▶ [Exercise description]: Word for word, repeat each entry that follows.

▶ [The input]:
====

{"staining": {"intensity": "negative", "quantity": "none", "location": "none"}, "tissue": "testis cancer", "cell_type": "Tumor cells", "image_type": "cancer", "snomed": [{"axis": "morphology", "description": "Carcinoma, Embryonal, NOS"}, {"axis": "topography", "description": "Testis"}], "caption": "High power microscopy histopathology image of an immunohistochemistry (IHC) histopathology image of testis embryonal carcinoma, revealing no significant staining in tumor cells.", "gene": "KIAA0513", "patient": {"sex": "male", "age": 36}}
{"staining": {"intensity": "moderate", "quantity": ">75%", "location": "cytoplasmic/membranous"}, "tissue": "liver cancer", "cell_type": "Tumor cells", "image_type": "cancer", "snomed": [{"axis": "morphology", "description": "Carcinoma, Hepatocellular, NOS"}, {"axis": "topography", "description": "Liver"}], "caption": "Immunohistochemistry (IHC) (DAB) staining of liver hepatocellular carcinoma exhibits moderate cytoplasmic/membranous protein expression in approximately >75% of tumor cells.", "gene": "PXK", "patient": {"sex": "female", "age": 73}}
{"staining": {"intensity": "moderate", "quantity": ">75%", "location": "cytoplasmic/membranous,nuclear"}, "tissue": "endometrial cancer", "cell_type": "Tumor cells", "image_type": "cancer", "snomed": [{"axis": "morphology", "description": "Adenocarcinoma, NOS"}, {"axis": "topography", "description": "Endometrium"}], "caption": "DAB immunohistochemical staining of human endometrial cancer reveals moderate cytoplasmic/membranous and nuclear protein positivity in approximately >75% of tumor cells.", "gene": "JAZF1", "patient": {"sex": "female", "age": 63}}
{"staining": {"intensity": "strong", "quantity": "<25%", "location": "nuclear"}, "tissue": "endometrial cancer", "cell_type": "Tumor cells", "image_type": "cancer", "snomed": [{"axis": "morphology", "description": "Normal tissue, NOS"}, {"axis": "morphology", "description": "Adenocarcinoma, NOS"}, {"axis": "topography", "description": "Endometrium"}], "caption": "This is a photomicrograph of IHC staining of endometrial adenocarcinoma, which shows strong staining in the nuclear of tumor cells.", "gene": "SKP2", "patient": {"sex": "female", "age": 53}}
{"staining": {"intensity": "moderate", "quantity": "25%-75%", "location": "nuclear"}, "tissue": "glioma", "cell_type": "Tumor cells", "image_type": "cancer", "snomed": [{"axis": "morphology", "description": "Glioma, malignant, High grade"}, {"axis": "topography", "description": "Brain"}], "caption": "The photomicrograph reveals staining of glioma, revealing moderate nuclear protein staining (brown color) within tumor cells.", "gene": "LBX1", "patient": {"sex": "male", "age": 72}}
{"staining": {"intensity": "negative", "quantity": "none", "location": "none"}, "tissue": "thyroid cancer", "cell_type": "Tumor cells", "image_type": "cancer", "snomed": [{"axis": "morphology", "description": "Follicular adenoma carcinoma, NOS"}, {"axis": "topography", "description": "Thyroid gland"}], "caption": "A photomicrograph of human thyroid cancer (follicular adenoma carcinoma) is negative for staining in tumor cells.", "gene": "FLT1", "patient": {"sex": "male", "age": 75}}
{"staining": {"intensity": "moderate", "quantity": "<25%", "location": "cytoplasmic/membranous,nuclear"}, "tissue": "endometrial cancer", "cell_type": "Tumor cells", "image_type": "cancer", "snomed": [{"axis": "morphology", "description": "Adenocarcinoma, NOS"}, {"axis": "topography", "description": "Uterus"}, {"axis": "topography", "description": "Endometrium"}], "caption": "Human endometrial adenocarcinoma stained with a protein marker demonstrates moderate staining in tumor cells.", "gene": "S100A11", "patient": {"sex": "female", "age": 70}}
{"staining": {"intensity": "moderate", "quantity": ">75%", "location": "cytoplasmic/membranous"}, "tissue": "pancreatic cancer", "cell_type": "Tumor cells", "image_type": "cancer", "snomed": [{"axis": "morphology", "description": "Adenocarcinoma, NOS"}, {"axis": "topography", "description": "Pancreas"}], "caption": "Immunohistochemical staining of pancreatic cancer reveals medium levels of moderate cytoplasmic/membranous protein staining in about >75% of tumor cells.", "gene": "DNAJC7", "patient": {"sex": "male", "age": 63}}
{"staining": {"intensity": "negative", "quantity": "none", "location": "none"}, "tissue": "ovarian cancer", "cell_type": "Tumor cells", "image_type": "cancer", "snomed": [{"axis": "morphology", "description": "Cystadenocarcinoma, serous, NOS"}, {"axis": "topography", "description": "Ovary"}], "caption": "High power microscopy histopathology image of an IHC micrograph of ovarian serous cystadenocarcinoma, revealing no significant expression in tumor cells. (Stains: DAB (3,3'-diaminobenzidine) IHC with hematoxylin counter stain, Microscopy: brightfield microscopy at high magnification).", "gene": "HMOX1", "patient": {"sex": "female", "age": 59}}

====

▶ [Answer for this exercise]:
{"staining": {"intensity": "negative", "quantity": "none", "location": "none"}, "tissue": "testis cancer", "cell_type": "Tumor cells", "image_type": "cancer", "snomed": [{"axis": "morphology", "description": "Carcinoma, Embryonal, NOS"}, {"axis": "topography", "description": "Testis"}], "caption": "High power microscopy histopathology image of an immunohistochemistry (IHC) histopathology image of testis embryonal carcinoma, revealing no significant staining in tumor cells.", "gene": "KIAA0513", "patient": {"sex": "male", "age": 36}}
{"staining": {"intensity": "moderate", "quantity": ">75%", "location": "cytoplasmic/membranous"}, "tissue": "liver cancer", "cell_type": "Tumor cells", "image_type": "cancer", "snomed": [{"axis": "morphology", "description": "Carcinoma, Hepatocellular, NOS"}, {"axis": "topography", "description": "Liver"}], "caption": "Immunohistochemistry (IHC) (DAB) staining of liver hepatocellular carcinoma exhibits moderate cytoplasmic/membranous protein expression in approximately >75% of tumor cells.", "gene": "PXK", "patient": {"sex": "female", "age": 73}}
{"staining": {"intensity": "moderate", "quantity": ">75%", "location": "cytoplasmic/membranous,nuclear"}, "tissue": "endometrial cancer", "cell_type": "Tumor cells", "image_type": "cancer", "snomed": [{"axis": "morphology", "description": "Adenocarcinoma, NOS"}, {"axis": "topography", "description": "Endometrium"}], "caption": "DAB immunohistochemical staining of human endometrial cancer reveals moderate cytoplasmic/membranous and nuclear protein positivity in approximately >75% of tumor cells.", "gene": "JAZF1", "patient": {"sex": "female", "age": 63}}
{"staining": {"intensity": "strong", "quantity": "<25%", "location": "nuclear"}, "tissue": "endometrial cancer", "cell_type": "Tumor cells", "image_type": "cancer", "snomed": [{"axis": "morphology", "description": "Normal tissue, NOS"}, {"axis": "morphology", "description": "Adenocarcinoma, NOS"}, {"axis": "topography", "description": "Endometrium"}], "caption": "This is a photomicrograph of IHC staining of endometrial adenocarcinoma, which shows strong staining in the nuclear of tumor cells.", "gene": "SKP2", "patient": {"sex": "female", "age": 53}}
{"staining": {"intensity": "moderate", "quantity": "25%-75%", "location": "nuclear"}, "tissue": "glioma", "cell_type": "Tumor cells", "image_type": "cancer", "snomed": [{"axis": "morphology", "description": "Glioma, malignant, High grade"}, {"axis": "topography", "description": "Brain"}], "caption": "The photomicrograph reveals staining of glioma, revealing moderate nuclear protein staining (brown color) within tumor cells.", "gene": "LBX1", "patient": {"sex": "male", "age": 72}}
{"staining": {"intensity": "negative", "quantity": "none", "location": "none"}, "tissue": "thyroid cancer", "cell_type": "Tumor cells", "image_type": "cancer", "snomed": [{"axis": "morphology", "description": "Follicular adenoma carcinoma, NOS"}, {"axis": "topography", "description": "Thyroid gland"}], "caption": "A photomicrograph of human thyroid cancer (follicular adenoma carcinoma) is negative for staining in tumor cells.", "gene": "FLT1", "patient": {"sex": "male", "age": 75}}
{"staining": {"intensity": "moderate", "quantity": "<25%", "location": "cytoplasmic/membranous,nuclear"}, "tissue": "endometrial cancer", "cell_type": "Tumor cells", "image_type": "cancer", "snomed": [{"axis": "morphology", "description": "Adenocarcinoma, NOS"}, {"axis": "topography", "description": "Uterus"}, {"axis": "topography", "description": "Endometrium"}], "caption": "Human endometrial adenocarcinoma stained with a protein marker demonstrates moderate staining in tumor cells.", "gene": "S100A11", "patient": {"sex": "female", "age": 70}}
{"staining": {"intensity": "moderate", "quantity": ">75%", "location": "cytoplasmic/membranous"}, "tissue": "pancreatic cancer", "cell_type": "Tumor cells", "image_type": "cancer", "snomed": [{"axis": "morphology", "description": "Adenocarcinoma, NOS"}, {"axis": "topography", "description": "Pancreas"}], "caption": "Immunohistochemical staining of pancreatic cancer reveals medium levels of moderate cytoplasmic/membranous protein staining in about >75% of tumor cells.", "gene": "DNAJC7", "patient": {"sex": "male", "age": 63}}
{"staining": {"intensity": "negative", "quantity": "none", "location": "none"}, "tissue": "ovarian cancer", "cell_type": "Tumor cells", "image_type": "cancer", "snomed": [{"axis": "morphology", "description": "Cystadenocarcinoma, serous, NOS"}, {"axis": "topography", "description": "Ovary"}], "caption": "High power microscopy histopathology image of an IHC micrograph of ovarian serous cystadenocarcinoma, revealing no significant expression in tumor cells. (Stains: DAB (3,3'-diaminobenzidine) IHC with hematoxylin counter stain, Microscopy: brightfield microscopy at high magnification).", "gene": "HMOX1", "patient": {"sex": "female", "age": 59}}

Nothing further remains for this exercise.